Exercise directions: Print the lines exactly as they appear, from the start of the records up to and including the line that contains "de Punto de". Leave the pictures out of your answer.

[Stored data entries]
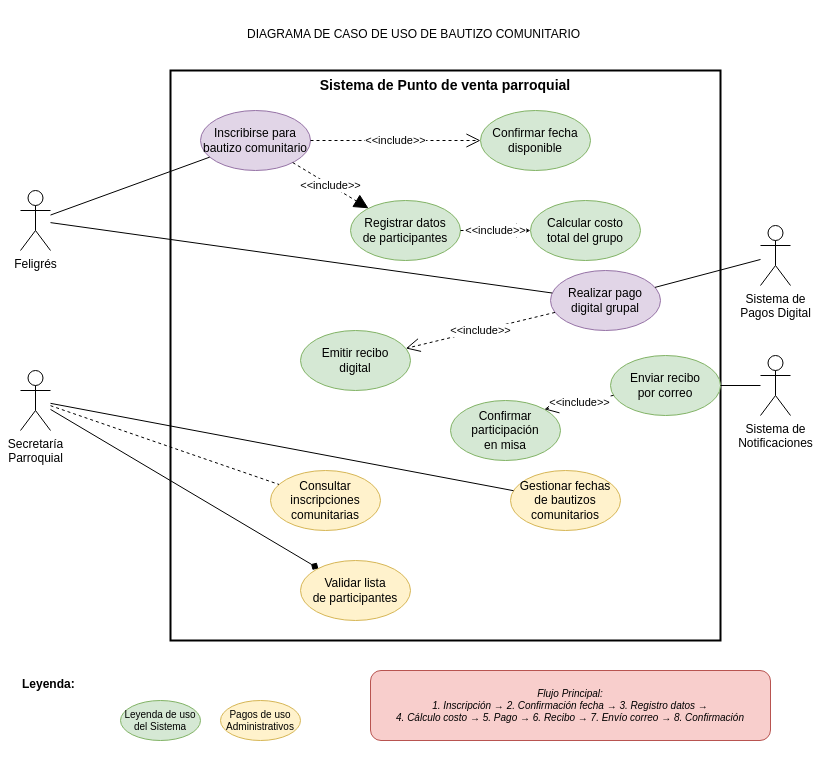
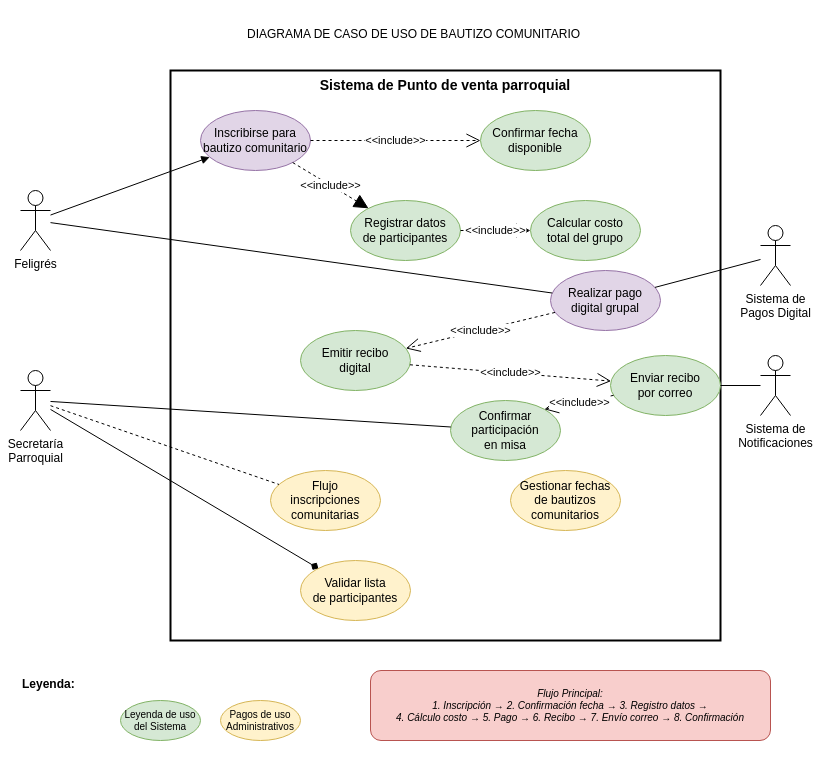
  <mxCell id="0" />
  <mxCell id="1" parent="0" />
  <mxCell id="2" value="Sistema de Punto de venta parroquial" style="rounded=0;whiteSpace=wrap;html=1;verticalAlign=top;fontSize=14;fontStyle=1;fillColor=none;strokeColor=#000000;strokeWidth=2;" parent="1" vertex="1"><mxGeometry x="170" y="70" width="550" height="570" as="geometry" /></mxCell>
  <mxCell id="3" value="Feligrés" style="shape=umlActor;verticalLabelPosition=bottom;verticalAlign=top;html=1;outlineConnect=0;" parent="1" vertex="1"><mxGeometry x="20" y="190" width="30" height="60" as="geometry" /></mxCell>
  <mxCell id="4" value="Secretaría&#10;Parroquial" style="shape=umlActor;verticalLabelPosition=bottom;verticalAlign=top;html=1;outlineConnect=0;" parent="1" vertex="1"><mxGeometry x="20" y="370" width="30" height="60" as="geometry" /></mxCell>
  <mxCell id="5" value="Sistema de&#10;Pagos Digital" style="shape=umlActor;verticalLabelPosition=bottom;verticalAlign=top;html=1;outlineConnect=0;" parent="1" vertex="1"><mxGeometry x="760" y="225" width="30" height="60" as="geometry" /></mxCell>
  <mxCell id="6" value="Sistema de&#10;Notificaciones" style="shape=umlActor;verticalLabelPosition=bottom;verticalAlign=top;html=1;outlineConnect=0;" parent="1" vertex="1"><mxGeometry x="760" y="355" width="30" height="60" as="geometry" /></mxCell>
  <mxCell id="7" value="Inscribirse para&#10;bautizo comunitario" style="ellipse;whiteSpace=wrap;html=1;fillColor=#e1d5e7;strokeColor=#9673a6;" parent="1" vertex="1"><mxGeometry x="200" y="110" width="110" height="60" as="geometry" /></mxCell>
  <mxCell id="8" value="Confirmar fecha&#10;disponible" style="ellipse;whiteSpace=wrap;html=1;fillColor=#d5e8d4;strokeColor=#82b366;" parent="1" vertex="1"><mxGeometry x="480" y="110" width="110" height="60" as="geometry" /></mxCell>
  <mxCell id="9" value="Registrar datos&#10;de participantes" style="ellipse;whiteSpace=wrap;html=1;fillColor=#d5e8d4;strokeColor=#82b366;" parent="1" vertex="1"><mxGeometry x="350" y="200" width="110" height="60" as="geometry" /></mxCell>
  <mxCell id="10" value="Calcular costo&#10;total del grupo" style="ellipse;whiteSpace=wrap;html=1;fillColor=#d5e8d4;strokeColor=#82b366;" parent="1" vertex="1"><mxGeometry x="530" y="200" width="110" height="60" as="geometry" /></mxCell>
  <mxCell id="11" value="Realizar pago&#10;digital grupal" style="ellipse;whiteSpace=wrap;html=1;fillColor=#e1d5e7;strokeColor=#9673a6;" parent="1" vertex="1"><mxGeometry x="550" y="270" width="110" height="60" as="geometry" /></mxCell>
  <mxCell id="12" value="Emitir recibo&#10;digital" style="ellipse;whiteSpace=wrap;html=1;fillColor=#d5e8d4;strokeColor=#82b366;" parent="1" vertex="1"><mxGeometry x="300" y="330" width="110" height="60" as="geometry" /></mxCell>
  <mxCell id="13" value="Enviar recibo&#10;por correo" style="ellipse;whiteSpace=wrap;html=1;fillColor=#d5e8d4;strokeColor=#82b366;" parent="1" vertex="1"><mxGeometry x="610" y="355" width="110" height="60" as="geometry" /></mxCell>
  <mxCell id="14" value="Confirmar&#10;participación&#10;en misa" style="ellipse;whiteSpace=wrap;html=1;fillColor=#d5e8d4;strokeColor=#82b366;" parent="1" vertex="1"><mxGeometry x="450" y="400" width="110" height="60" as="geometry" /></mxCell>
- <mxCell id="15" value="Consultar&#10;inscripciones&#10;comunitarias" style="ellipse;whiteSpace=wrap;html=1;fillColor=#fff2cc;strokeColor=#d6b656;" parent="1" vertex="1"><mxGeometry x="270" y="470" width="110" height="60" as="geometry" /></mxCell>
+ <mxCell id="15" value="Flujo&#10;inscripciones&#10;comunitarias" style="ellipse;whiteSpace=wrap;html=1;fillColor=#fff2cc;strokeColor=#d6b656;" parent="1" vertex="1"><mxGeometry x="270" y="470" width="110" height="60" as="geometry" /></mxCell>
  <mxCell id="16" value="Gestionar fechas&#10;de bautizos&#10;comunitarios" style="ellipse;whiteSpace=wrap;html=1;fillColor=#fff2cc;strokeColor=#d6b656;" parent="1" vertex="1"><mxGeometry x="510" y="470" width="110" height="60" as="geometry" /></mxCell>
  <mxCell id="17" value="Validar lista&#10;de participantes" style="ellipse;whiteSpace=wrap;html=1;fillColor=#fff2cc;strokeColor=#d6b656;" parent="1" vertex="1"><mxGeometry x="300" y="560" width="110" height="60" as="geometry" /></mxCell>
- <mxCell id="18" value="" style="endArrow=none;html=1;rounded=0;" parent="1" source="3" target="7" edge="1"><mxGeometry width="50" height="50" relative="1" as="geometry"><mxPoint x="270" y="290" as="sourcePoint" /><mxPoint x="320" y="240" as="targetPoint" /></mxGeometry></mxCell>
+ <mxCell id="18" value="" style="endArrow=block;html=1;rounded=0;" parent="1" source="3" target="7" edge="1"><mxGeometry width="50" height="50" relative="1" as="geometry"><mxPoint x="270" y="290" as="sourcePoint" /><mxPoint x="320" y="240" as="targetPoint" /></mxGeometry></mxCell>
  <mxCell id="19" value="" style="endArrow=none;html=1;rounded=0;" parent="1" source="3" target="11" edge="1"><mxGeometry width="50" height="50" relative="1" as="geometry"><mxPoint x="270" y="290" as="sourcePoint" /><mxPoint x="320" y="240" as="targetPoint" /></mxGeometry></mxCell>
  <mxCell id="20" value="" style="endArrow=none;html=1;rounded=0;dashed=1;" parent="1" source="4" target="15" edge="1"><mxGeometry width="50" height="50" relative="1" as="geometry"><mxPoint x="270" y="440" as="sourcePoint" /><mxPoint x="320" y="390" as="targetPoint" /></mxGeometry></mxCell>
- <mxCell id="21" value="" style="endArrow=none;html=1;rounded=0;" parent="1" source="4" target="16" edge="1"><mxGeometry width="50" height="50" relative="1" as="geometry"><mxPoint x="270" y="440" as="sourcePoint" /><mxPoint x="320" y="390" as="targetPoint" /></mxGeometry></mxCell>
+ <mxCell id="21" value="" style="endArrow=none;html=1;rounded=0;" parent="1" source="4" target="14" edge="1"><mxGeometry width="50" height="50" relative="1" as="geometry"><mxPoint x="270" y="440" as="sourcePoint" /><mxPoint x="320" y="390" as="targetPoint" /></mxGeometry></mxCell>
  <mxCell id="22" value="" style="endArrow=diamond;html=1;rounded=0;" parent="1" source="4" target="17" edge="1"><mxGeometry width="50" height="50" relative="1" as="geometry"><mxPoint x="270" y="440" as="sourcePoint" /><mxPoint x="320" y="390" as="targetPoint" /></mxGeometry></mxCell>
  <mxCell id="23" value="" style="endArrow=none;html=1;rounded=0;" parent="1" source="5" target="11" edge="1"><mxGeometry width="50" height="50" relative="1" as="geometry"><mxPoint x="620" y="290" as="sourcePoint" /><mxPoint x="670" y="240" as="targetPoint" /></mxGeometry></mxCell>
  <mxCell id="24" value="" style="endArrow=none;html=1;rounded=0;" parent="1" source="6" target="13" edge="1"><mxGeometry width="50" height="50" relative="1" as="geometry"><mxPoint x="620" y="390" as="sourcePoint" /><mxPoint x="670" y="340" as="targetPoint" /></mxGeometry></mxCell>
  <mxCell id="25" value="&amp;lt;&amp;lt;include&amp;gt;&amp;gt;" style="endArrow=open;endSize=12;dashed=1;html=1;rounded=0;" parent="1" source="7" target="8" edge="1"><mxGeometry width="160" relative="1" as="geometry"><mxPoint x="270" y="190" as="sourcePoint" /><mxPoint x="430" y="190" as="targetPoint" /></mxGeometry></mxCell>
  <mxCell id="26" value="&amp;lt;&amp;lt;include&amp;gt;&amp;gt;" style="endArrow=block;endSize=12;dashed=1;html=1;rounded=0;" parent="1" source="7" target="9" edge="1"><mxGeometry width="160" relative="1" as="geometry"><mxPoint x="270" y="240" as="sourcePoint" /><mxPoint x="430" y="240" as="targetPoint" /></mxGeometry></mxCell>
  <mxCell id="27" value="&amp;lt;&amp;lt;include&amp;gt;&amp;gt;" style="endArrow=open;endSize=12;dashed=1;html=1;rounded=0;" parent="1" source="9" target="10" edge="1"><mxGeometry width="160" relative="1" as="geometry"><mxPoint x="270" y="270" as="sourcePoint" /><mxPoint x="430" y="270" as="targetPoint" /></mxGeometry></mxCell>
  <mxCell id="28" value="&amp;lt;&amp;lt;include&amp;gt;&amp;gt;" style="endArrow=open;endSize=12;dashed=1;html=1;rounded=0;" parent="1" source="11" target="12" edge="1"><mxGeometry width="160" relative="1" as="geometry"><mxPoint x="470" y="340" as="sourcePoint" /><mxPoint x="630" y="340" as="targetPoint" /></mxGeometry></mxCell>
+ <mxCell id="29" value="&amp;lt;&amp;lt;include&amp;gt;&amp;gt;" style="endArrow=open;endSize=12;dashed=1;html=1;rounded=0;" parent="1" source="12" target="13" edge="1"><mxGeometry width="160" relative="1" as="geometry"><mxPoint x="370" y="340" as="sourcePoint" /><mxPoint x="530" y="340" as="targetPoint" /></mxGeometry></mxCell>
  <mxCell id="30" value="&amp;lt;&amp;lt;include&amp;gt;&amp;gt;" style="endArrow=open;endSize=12;dashed=1;html=1;rounded=0;entryX=1;entryY=0;entryDx=0;entryDy=0;" parent="1" source="13" target="14" edge="1"><mxGeometry width="160" relative="1" as="geometry"><mxPoint x="420" y="390" as="sourcePoint" /><mxPoint x="580" y="390" as="targetPoint" /><Array as="points" /></mxGeometry></mxCell>
  <mxCell id="31" value="Leyenda:" style="text;html=1;strokeColor=none;fillColor=none;align=left;verticalAlign=top;whiteSpace=wrap;rounded=0;fontSize=12;fontStyle=1;" parent="1" vertex="1"><mxGeometry x="20" y="670" width="60" height="20" as="geometry" /></mxCell>
  <mxCell id="32" value="Leyenda de uso del Sistema" style="ellipse;whiteSpace=wrap;html=1;fillColor=#d5e8d4;strokeColor=#82b366;fontSize=10;" parent="1" vertex="1"><mxGeometry x="120" y="700" width="80" height="40" as="geometry" /></mxCell>
  <mxCell id="33" value="Pagos de uso Administrativos" style="ellipse;whiteSpace=wrap;html=1;fillColor=#fff2cc;strokeColor=#d6b656;fontSize=10;" parent="1" vertex="1"><mxGeometry x="220" y="700" width="80" height="40" as="geometry" /></mxCell>
  <mxCell id="34" value="Flujo Principal:&#10;1. Inscripción → 2. Confirmación fecha → 3. Registro datos →&#10;4. Cálculo costo → 5. Pago → 6. Recibo → 7. Envío correo → 8. Confirmación" style="rounded=1;whiteSpace=wrap;html=1;fillColor=#f8cecc;strokeColor=#b85450;fontSize=10;fontStyle=2;" parent="1" vertex="1"><mxGeometry x="370" y="670" width="400" height="70" as="geometry" /></mxCell>
  <mxCell id="35" value="DIAGRAMA DE CASO DE USO DE BAUTIZO COMUNITARIO" style="text;whiteSpace=wrap;html=1;" vertex="1" parent="1"><mxGeometry x="245" y="20" width="350" height="40" as="geometry" /></mxCell>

Solution for this exercise:
  <mxCell id="0" />
  <mxCell id="1" parent="0" />
  <mxCell id="2" value="Sistema de Punto de venta parroquial" style="rounded=0;whiteSpace=wrap;html=1;verticalAlign=top;fontSize=14;fontStyle=1;fillColor=none;strokeColor=#000000;strokeWidth=2;" parent="1" vertex="1"><mxGeometry x="170" y="70" width="550" height="570" as="geometry" /></mxCell>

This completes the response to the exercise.